I have two tables that I need to compare to make sure the values match. For context, one is the employee's time sheet and the other is a table to holds their requests. Each has a time sheet code and a number of hours. My plan was to compare by summary to see if they match. However, I am having problems getting my logic to work perfectly every time. Without me posting my code (it is becoming a mess quickly anyway), how would you approach this? The comparison needs to be able to be run programmatically and in the end return a true/false.
This can be an RPG solution or a SQL solution.

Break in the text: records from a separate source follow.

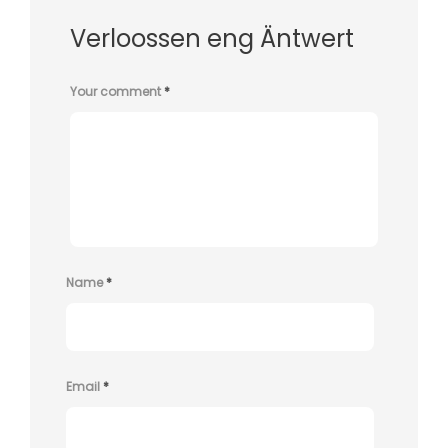
Verloossen eng Äntwert
Your comment
*
Name
*
Email
*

This is what I need to make sure is true.
Table 1
02 1.5
04 16.0
Table 2
02 1.5
04 16.0
The problem is when
Table 1
02 1.5
Table 2
02 1.5
04 16.0
or when
Table 1
02 1.5
04 16.0
Table 2
02 1.5
or more so when
Table 1
02 1.5
04 16.0
Table 2
I put my two SQL results into views then based on many peoples feedback already came up with this. I think this could be created into it's own stored procedure.
SELECT SUM ( ERROR_COUNT ) AS TOTAL_ERRORS INTO NUM_ERRORS FROM (
SELECT COUNT ( * ) AS ERROR_COUNT
FROM MPRLIB . V_TSHOURSUMM A EXCEPTION JOIN MPRLIB . V_REQHOURSUMM B
ON A . EM_NUMBER = B . EM_NUMBER AND A . TIMESHEET_CODE = B . TIMESHEET_CODE AND A.HOURS_SUMMARY = B . HOURS_SUMMARY
WHERE A . EM_NUMBER = EMPLOYEE_ID OR B . EM_NUMBER = EMPLOYEE_ID
UNION
SELECT COUNT ( * ) AS ERROR_COUNT
FROM MPRLIB . V_REQHOURSUMM A EXCEPTION JOIN MPRLIB . V_TSHOURSUMM B
ON A . EM_NUMBER = B . EM_NUMBER AND A . TIMESHEET_CODE = B . TIMESHEET_CODE AND A . HOURS_SUMMARY = B . HOURS_SUMMARY
WHERE A . EM_NUMBER = EMPLOYEE_ID OR B . EM_NUMBER = EMPLOYEE_ID ) TABLE
It seems to work, but seems... excessive. Thoughts? Is there a better way?